None of that will do for people who bear striking resemblance to the God of the universe. None of that will do for people whose knowledge of God's loving compassion is regularly fed by their study of that God's Word. None of our feigned ignorance, none of our blinkered tunnel vision, none of our supposedly limp moral paralysis in the face of peer pressure will cut it with God. Whenever we find ourselves wishing we could deny the spark of the divine in us, then we can know we are headed for trouble.
Third and finally, we need to be on guard against self-deceptive, self-protective patterns of speech. Do we sometimes (or maybe often) find ourselves saying things like, "I was only following orders. Business is business. Everybody's doing it. That wasn't my area of responsibility in the firm. I didn't want to make waves. Wouldn't have made any difference if I had spoken up. Not my problem. These things happen--whaddya want me to do about it!? Yeah, well, don't expect me to change the world, you know!" The more we find ourselves saying things like this, the more likely it is we are evading something.
Lewis Smedes once wrote that seldom does evil attempt a wholesale takeover of a person's heart in one fell swoop. Rather, the devil's more typical style is to whittle away at us, slicing a sliver of conscience here and shaving a wisp of integrity there. We are enticed to make little compromises with the larger deceits around us until one day we discover that we have vacated the control center of our hearts. Suddenly we find it difficult to distinguish the truth for a lie, and oddly we find it difficult to look God in the eye, too.

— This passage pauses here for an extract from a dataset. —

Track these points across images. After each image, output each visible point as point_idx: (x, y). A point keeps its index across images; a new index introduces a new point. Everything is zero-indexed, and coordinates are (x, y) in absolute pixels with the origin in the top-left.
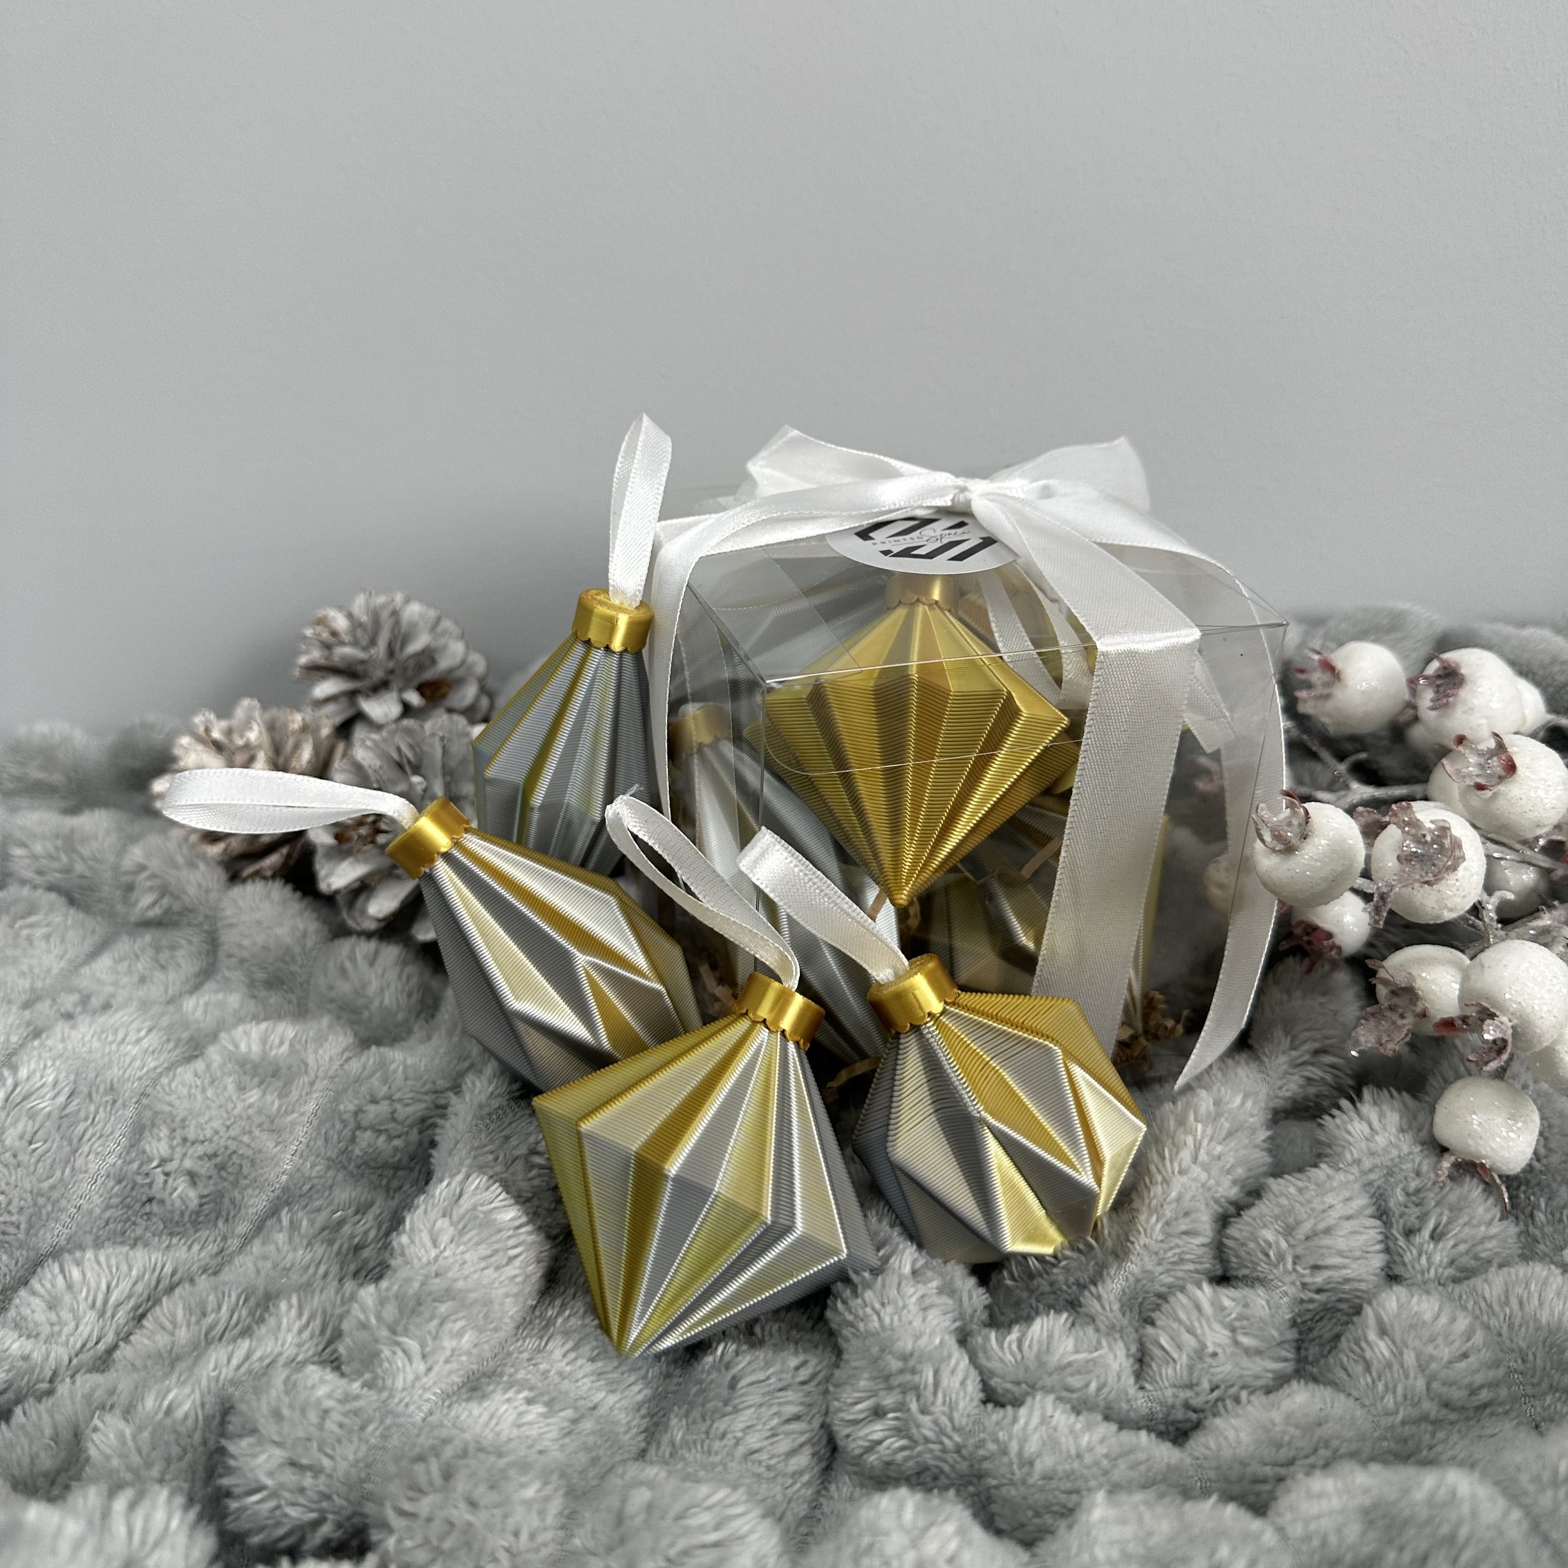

Perhaps a similar but opposite tack can combat such a gradual takeover. Day by day we can open ourselves up to the Holy Spirit to help us combat sins large and small. Perhaps a key way to prevent ourselves from evading God is to let ourselves be again and again invaded by God's Spirit. Perhaps we need to find ways when sitting behind our desks, fixing mufflers in the shop, and working in the kitchen to let thoughts about God intrude upon our minds. Maybe the more we look for ways actively to make connections between our Christian identity and our workaday world, the more we will minimize the possibility of our trying to claim ignorance or of just letting things slide day after day, week after week.
These are not easy suggestions. Many of us find our minds plenty crowded as it is--the last thing you need to hear your pastor suggest is finding still other items with which to be occupied when a million other things are clamoring for your attention most days as it is. Perhaps hearing me say this tempts you to respond, "Give me a break! You can't expect me to think that way, to try seeing everything through the lens of my faith! That's not my job. I'll leave theological reflections to pastors and professors. I've got enough going on." But that very reaction is just another example of flight, of wandering from God.
According to an old legend, three demons once came to try to conquer the world. The first one tried to sway people's hearts by loudly proclaiming, "There is no God!" But most did not believe so obvious an assault on God. The second demon wooed people with the cry, "There is no sin!" But too many people kept noticing what was in the newspaper every day fully to buy that line. The last demon, however, took a different tack. He knew that many people believed in both God and sin. So he decided not to cry out anything but merely to whisper into people's ears, "There is no hurry!" And this demon won the hearts of untold throngs of people who were only to happy to relax and wait things out. Amen.